··· Input records ···
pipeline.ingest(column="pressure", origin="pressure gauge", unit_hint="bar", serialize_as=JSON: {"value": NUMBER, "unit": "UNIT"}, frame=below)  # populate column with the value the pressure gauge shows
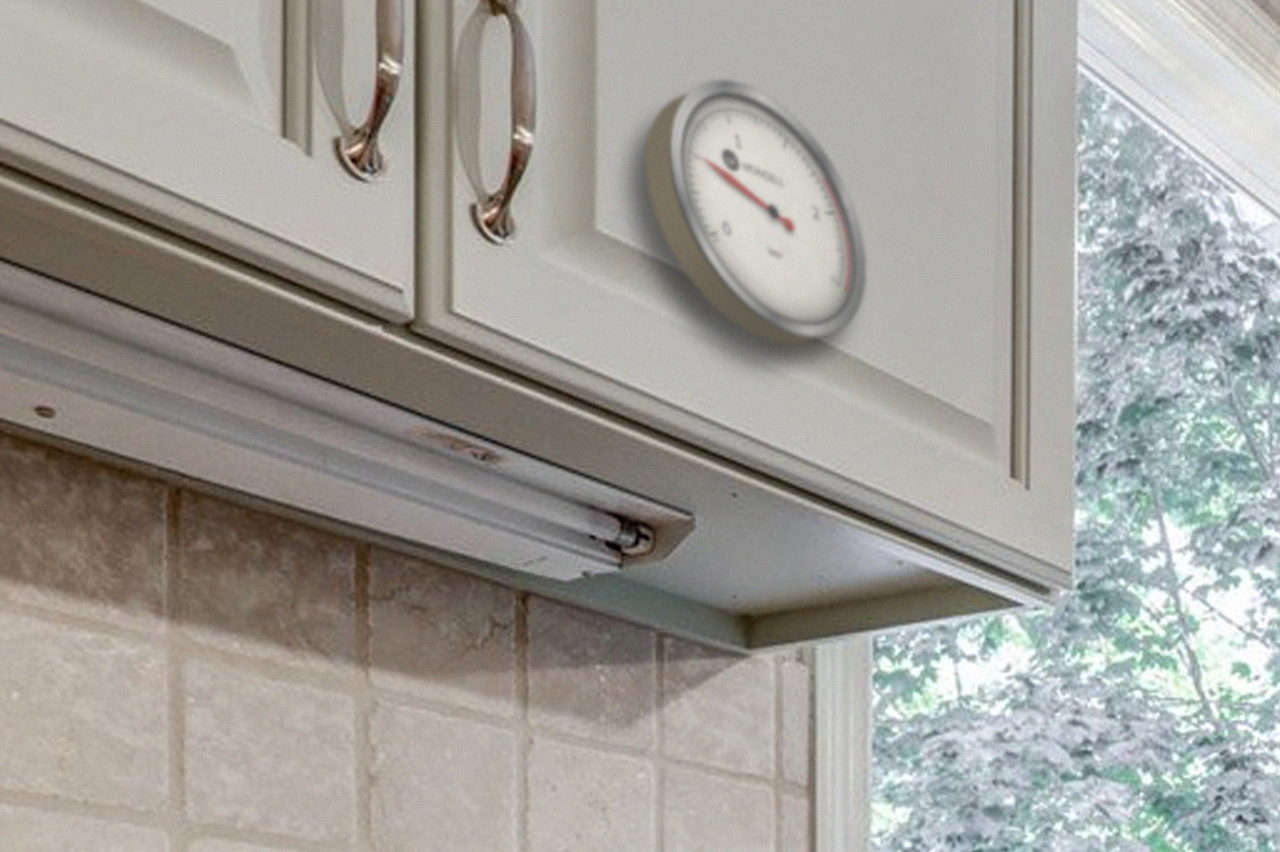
{"value": 0.5, "unit": "bar"}
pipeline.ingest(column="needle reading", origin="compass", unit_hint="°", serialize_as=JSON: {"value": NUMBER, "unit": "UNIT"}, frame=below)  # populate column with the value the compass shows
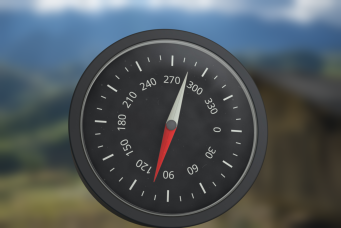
{"value": 105, "unit": "°"}
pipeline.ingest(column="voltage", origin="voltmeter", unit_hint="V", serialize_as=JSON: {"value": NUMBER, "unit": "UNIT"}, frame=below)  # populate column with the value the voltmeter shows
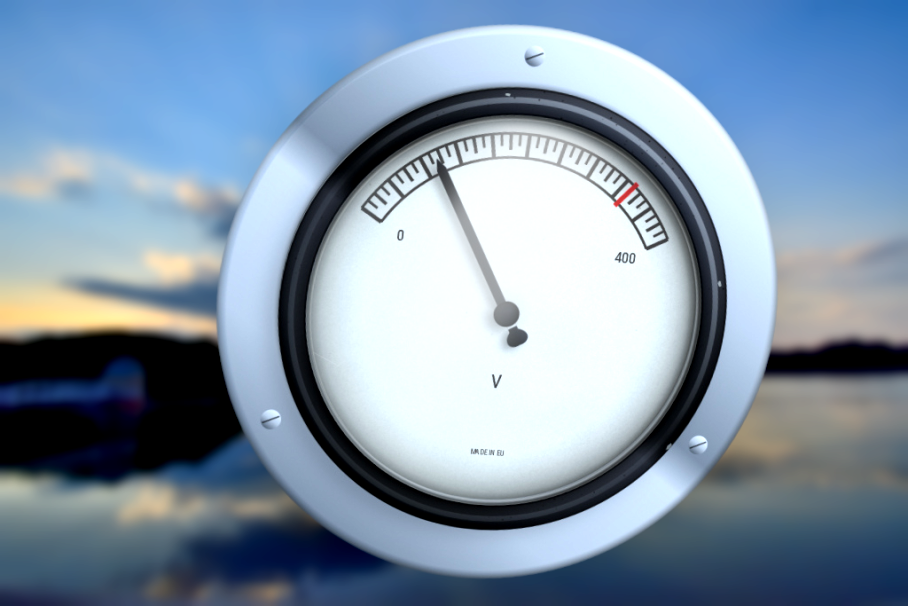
{"value": 95, "unit": "V"}
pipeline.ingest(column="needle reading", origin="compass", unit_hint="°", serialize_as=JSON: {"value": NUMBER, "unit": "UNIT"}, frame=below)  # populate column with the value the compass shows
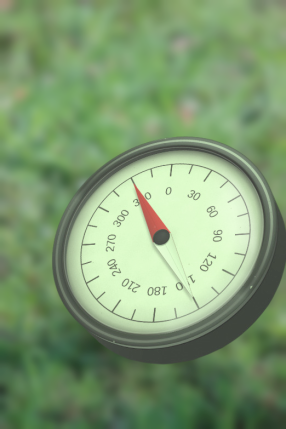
{"value": 330, "unit": "°"}
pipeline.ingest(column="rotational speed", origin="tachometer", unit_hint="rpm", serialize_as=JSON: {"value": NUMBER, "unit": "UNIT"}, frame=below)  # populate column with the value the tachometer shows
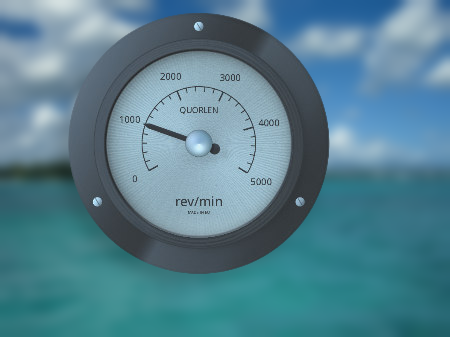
{"value": 1000, "unit": "rpm"}
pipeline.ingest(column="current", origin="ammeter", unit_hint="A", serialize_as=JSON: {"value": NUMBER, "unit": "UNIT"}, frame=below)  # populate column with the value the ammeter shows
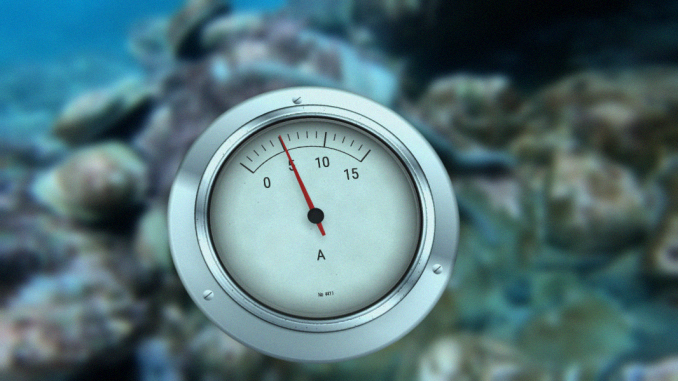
{"value": 5, "unit": "A"}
···
▶ **Task objective**: Lay out the entries above as a two-column CSV with the columns "prompt" and "reading", one row per entry. Put each entry's text and its answer in one quoted field each, turn line breaks into spaces, and leave out the pictures.

▶ **Exercise result**:
prompt,reading
"pipeline.ingest(column=""pressure"", origin=""pressure gauge"", unit_hint=""bar"", serialize_as=JSON: {""value"": NUMBER, ""unit"": ""UNIT""}, frame=below)  # populate column with the value the pressure gauge shows","{""value"": 0.5, ""unit"": ""bar""}"
"pipeline.ingest(column=""needle reading"", origin=""compass"", unit_hint=""°"", serialize_as=JSON: {""value"": NUMBER, ""unit"": ""UNIT""}, frame=below)  # populate column with the value the compass shows","{""value"": 105, ""unit"": ""°""}"
"pipeline.ingest(column=""voltage"", origin=""voltmeter"", unit_hint=""V"", serialize_as=JSON: {""value"": NUMBER, ""unit"": ""UNIT""}, frame=below)  # populate column with the value the voltmeter shows","{""value"": 95, ""unit"": ""V""}"
"pipeline.ingest(column=""needle reading"", origin=""compass"", unit_hint=""°"", serialize_as=JSON: {""value"": NUMBER, ""unit"": ""UNIT""}, frame=below)  # populate column with the value the compass shows","{""value"": 330, ""unit"": ""°""}"
"pipeline.ingest(column=""rotational speed"", origin=""tachometer"", unit_hint=""rpm"", serialize_as=JSON: {""value"": NUMBER, ""unit"": ""UNIT""}, frame=below)  # populate column with the value the tachometer shows","{""value"": 1000, ""unit"": ""rpm""}"
"pipeline.ingest(column=""current"", origin=""ammeter"", unit_hint=""A"", serialize_as=JSON: {""value"": NUMBER, ""unit"": ""UNIT""}, frame=below)  # populate column with the value the ammeter shows","{""value"": 5, ""unit"": ""A""}"